For this assignment, you should take information from a relational database and migrate it to a NoSQL database of your own choosing.
For the relational database, you might use the flights database, the tb database, the “data skills” database your team created for Project 3, or another database of your own choosing or creation.
For the NoSQL database, you may use MongoDB (which we introduced in week 7), Neo4j, or another NoSQL database of your choosing.
Your migration process needs to be reproducible. R code is encouraged, but not required. You should also briefly describe the advantages and disadvantages of storing the data in a relational database vs. your NoSQL database.
library(mongolite)
The csv downloaded below is the result of the following SQL query passed to data.stackexchange which was used for project 3.
SELECT Id, TagName, Count from Tags ORDER BY Count DESC;
It will be read into a data frame called Tags. It could be read directly into the Mongo database, but this gives us a comparison against with to check.
Tags <- read.csv('https://data.stackexchange.com/datascience/csv/1389058',
stringsAsFactors = FALSE)
Using the mongolite package and running MongoDB as a service in the background, we will upload the tags data into a local Mongo database called “tags”. However, since completing this homework required trial and error, we will clear the database first to ensure nothing is left from prior runs.
mongo_tags <- mongo(collection = "DS", db = "tags")

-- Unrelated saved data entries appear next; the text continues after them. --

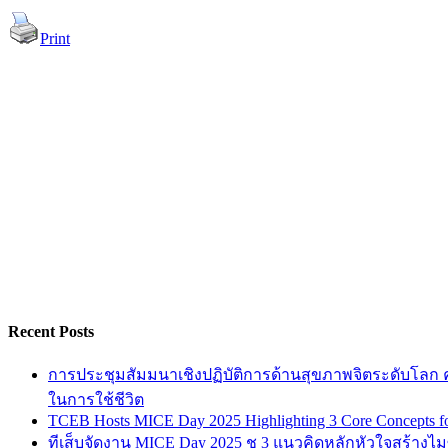
Print
Recent Posts
การประชุมสัมมนาเชิงปฏิบัติการด้านสุขภาพจิตระดับโลก ครั
ในการใช้ชีวิต
TCEB Hosts MICE Day 2025 Highlighting 3 Core Concepts for
ทีเส็บจัดงาน MICE Day 2025 ชู 3 แนวคิดหลักหัวใจสร้างไมซ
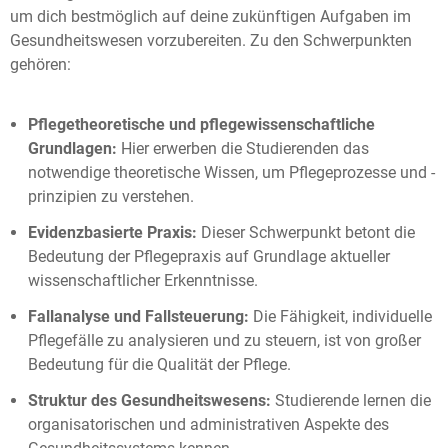
um dich bestmöglich auf deine zukünftigen Aufgaben im
Gesundheitswesen vorzubereiten. Zu den Schwerpunkten
gehören:
Pflegetheoretische und pflegewissenschaftliche
Grundlagen:
Hier erwerben die Studierenden das
notwendige theoretische Wissen, um Pflegeprozesse und -
prinzipien zu verstehen.
Evidenzbasierte Praxis:
Dieser Schwerpunkt betont die
Bedeutung der Pflegepraxis auf Grundlage aktueller
wissenschaftlicher Erkenntnisse.
Fallanalyse und Fallsteuerung:
Die Fähigkeit, individuelle
Pflegefälle zu analysieren und zu steuern, ist von großer
Bedeutung für die Qualität der Pflege.
Struktur des Gesundheitswesens:
Studierende lernen die
organisatorischen und administrativen Aspekte des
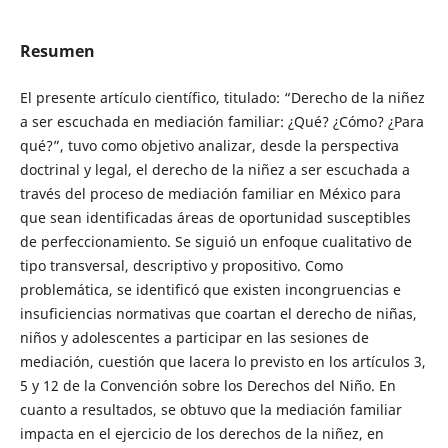
Resumen
El presente artículo científico, titulado: “Derecho de la niñez
a ser escuchada en mediación familiar: ¿Qué? ¿Cómo? ¿Para
qué?”, tuvo como objetivo analizar, desde la perspectiva
doctrinal y legal, el derecho de la niñez a ser escuchada a
través del proceso de mediación familiar en México para
que sean identificadas áreas de oportunidad susceptibles
de perfeccionamiento. Se siguió un enfoque cualitativo de
tipo transversal, descriptivo y propositivo. Como
problemática, se identificó que existen incongruencias e
insuficiencias normativas que coartan el derecho de niñas,
niños y adolescentes a participar en las sesiones de
mediación, cuestión que lacera lo previsto en los artículos 3,
5 y 12 de la Convención sobre los Derechos del Niño. En
cuanto a resultados, se obtuvo que la mediación familiar
impacta en el ejercicio de los derechos de la niñez, en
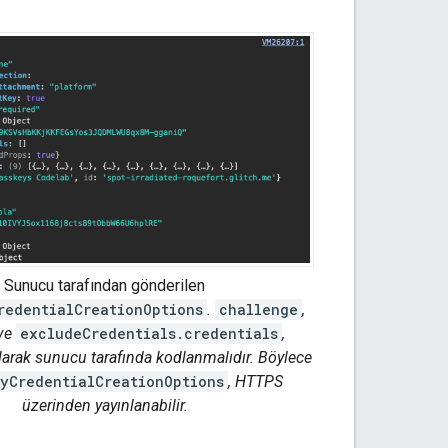
Sunucu tarafından gönderilen
redentialCreationOptions
.
challenge
,
ve
excludeCredentials.credentials
,
arak sunucu tarafında kodlanmalıdır. Böylece
yCredentialCreationOptions
, HTTPS
üzerinden yayınlanabilir.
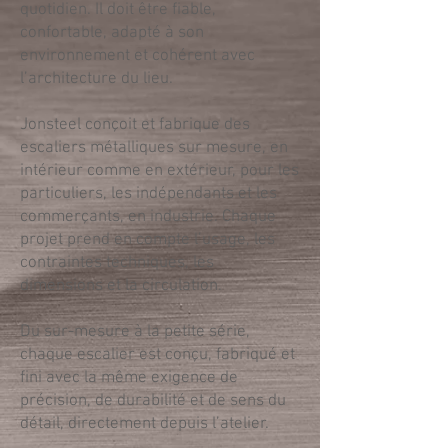
quotidien. Il doit être fiable,
confortable, adapté à son
environnement et cohérent avec
l’architecture du lieu.
Jonsteel conçoit et fabrique des
escaliers métalliques sur mesure, en
intérieur comme en extérieur, pour les
particuliers, les indépendants et les
commerçants, en industrie. Chaque
projet prend en compte l’usage, les
contraintes techniques, les
dimensions et la circulation.
Du sur-mesure à la petite série,
chaque escalier est conçu, fabriqué et
fini avec la même exigence de
précision, de durabilité et de sens du
détail, directement depuis l’atelier.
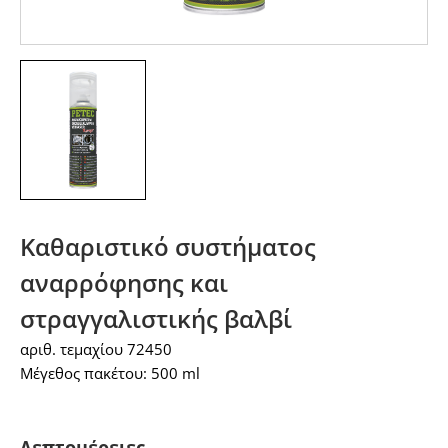
Καθαριστικό συστήματος
αναρρόφησης και
στραγγαλιστικής βαλβί
αριθ. τεμαχίου 72450
Μέγεθος πακέτου: 500 ml
Λεπτομέρειες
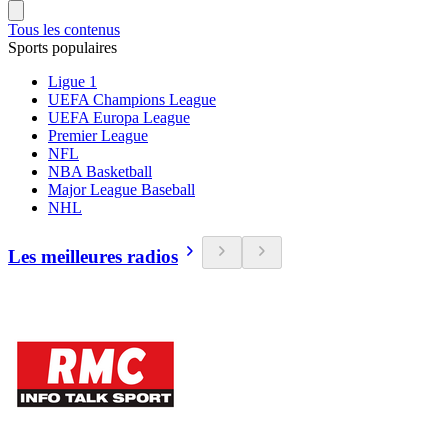
Tous les contenus
Sports populaires
Ligue 1
UEFA Champions League
UEFA Europa League
Premier League
NFL
NBA Basketball
Major League Baseball
NHL
Les meilleures radios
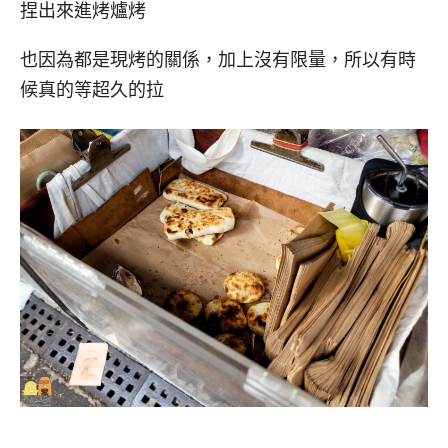
捏出來進烤爐烤
也因為都是現烤的關係，加上沒有限量，所以有時
候真的等超久的拉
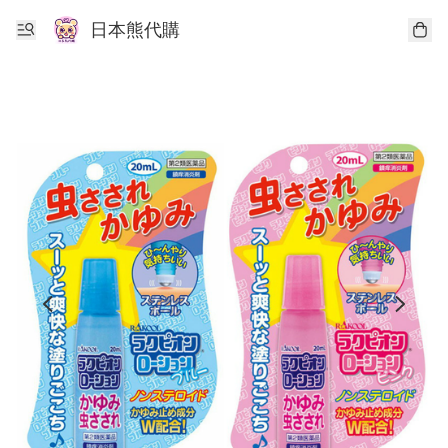
日本熊代購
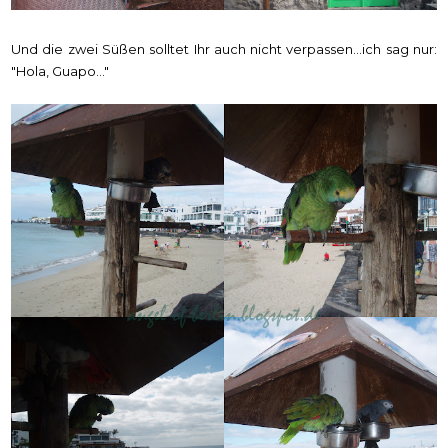
Und die zwei Süßen solltet Ihr auch nicht verpassen...ich sag nur:
"Hola, Guapo..."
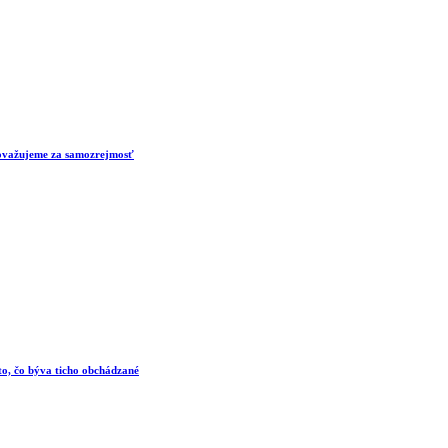
 považujeme za samozrejmosť
 to, čo býva ticho obchádzané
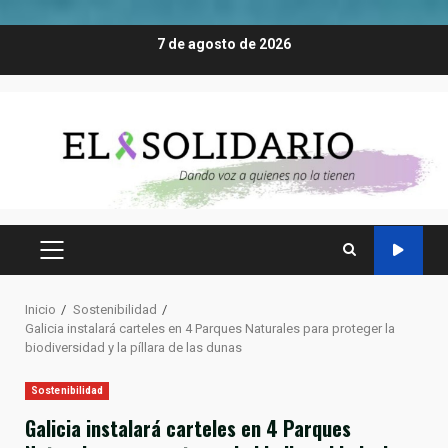
Saltar
7 de agosto de 2026
al
contenido
MENÚ
PRINCIPAL
Inicio
Sostenibilidad
Galicia instalará carteles en 4 Parques Naturales para proteger la
biodiversidad y la píllara de las dunas
Sostenibilidad
Galicia instalará carteles en 4 Parques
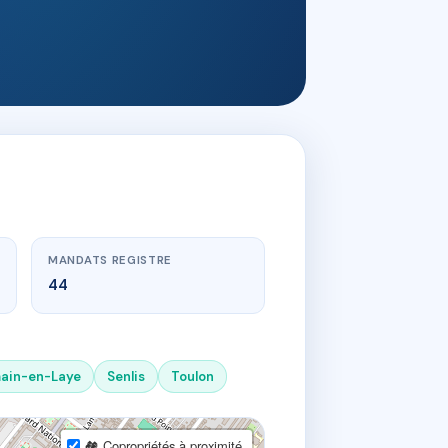
MANDATS REGISTRE
44
ain-en-Laye
Senlis
Toulon
🏘 Copropriétés à proximité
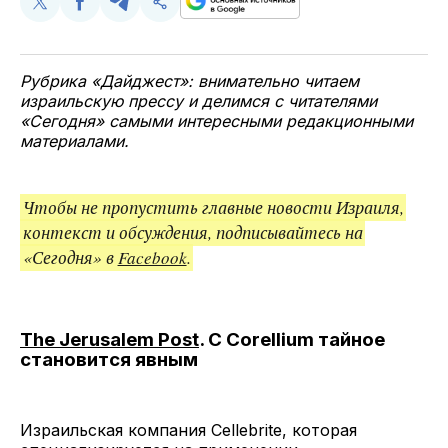
Поделиться
Поделиться
Поделиться
Скопируйте
у
в
в
и
Twitter
Facebook
Telegram
поделитесь
ссылкой
Рубрика «Дайджест»: внимательно читаем
израильскую прессу и делимся с читателями
«Сегодня» самыми интересными редакционными
материалами.
Чтобы не пропустить главные новости Израиля,
контекст и обсуждения, подписывайтесь на
«Сегодня» в
Facebook
.
The Jerusalem Post
. С Corellium тайное
становится явным
Израильская компания Cellebrite, которая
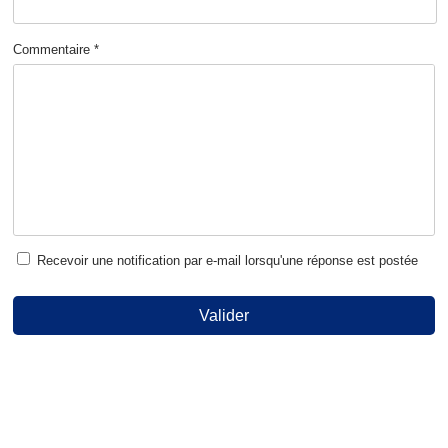
Commentaire *
Recevoir une notification par e-mail lorsqu'une réponse est postée
Valider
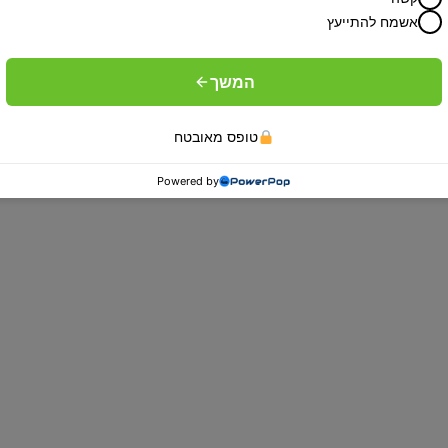
אשמח להתייעץ
המשך
טופס מאובטח
Powered by
ספות נוער
ספות הנוער של mfort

mongo_tags$remove(query = "{}")
mongo_tags$insert(Tags)
## List of 5
## $ nInserted : num 514
## $ nMatched : num 0
## $ nRemoved : num 0
## $ nUpserted : num 0
## $ writeErrors: list()
Let’s see if the data loaded properly. At a minimum, there should be 514 rows.
mongo_tags$count()
## [1] 514
Finally, lets pull all tags whose count is greater than 1000 and compare:
mongo_count <- mongo_tags$find('{"Count" : { "$gt" : 1000}}')
mongo_count
## Id TagName Count
## 1 2 machine-learning 6479
## 2 46 python 3667
## 3 81 neural-network 2751
## 4 194 deep-learning 2576
## 5 77 classification 1777
## 6 324 keras 1595
## 7 128 scikit-learn 1233
## 8 321 tensorflow 1132
## 9 47 nlp 1077
## 10 24 r 1064
csv_count <- subset(Tags, Count > 1000)
all.equal(mongo_count, csv_count)
## [1] TRUE
The advantage of using a NoSQL database is its flexibility. Anything can be stored in a NoSQL database as its own JSON object. There is no necessity for similar fields across records and no need to update the database schema if new kinds of data need to be retained. If the information has some form of digital representation, it can be stored in a NoSQL database.
Its flexibility underlies its key disadvantage as well. Without a regular structure, most kinds of data analysis, such as aggregations and summaries, become more difficult to construct and more time-consuming to process. Also, joining together different databases becomes much more difficult as there may be few, if any, common fields on which to join. One may argue with the last and say to just store everything in one database, but that can get very unweildly.
In this particular case, the data elements are all similar to each other. Also, the type of analysis that would be used would lean towards the mathematical more than merely information retrieval. Therefore, the advantages of a relational database, with its structure and ensuing optimization, outweigh those of a NoSQL database, despite its freedom and flexibility.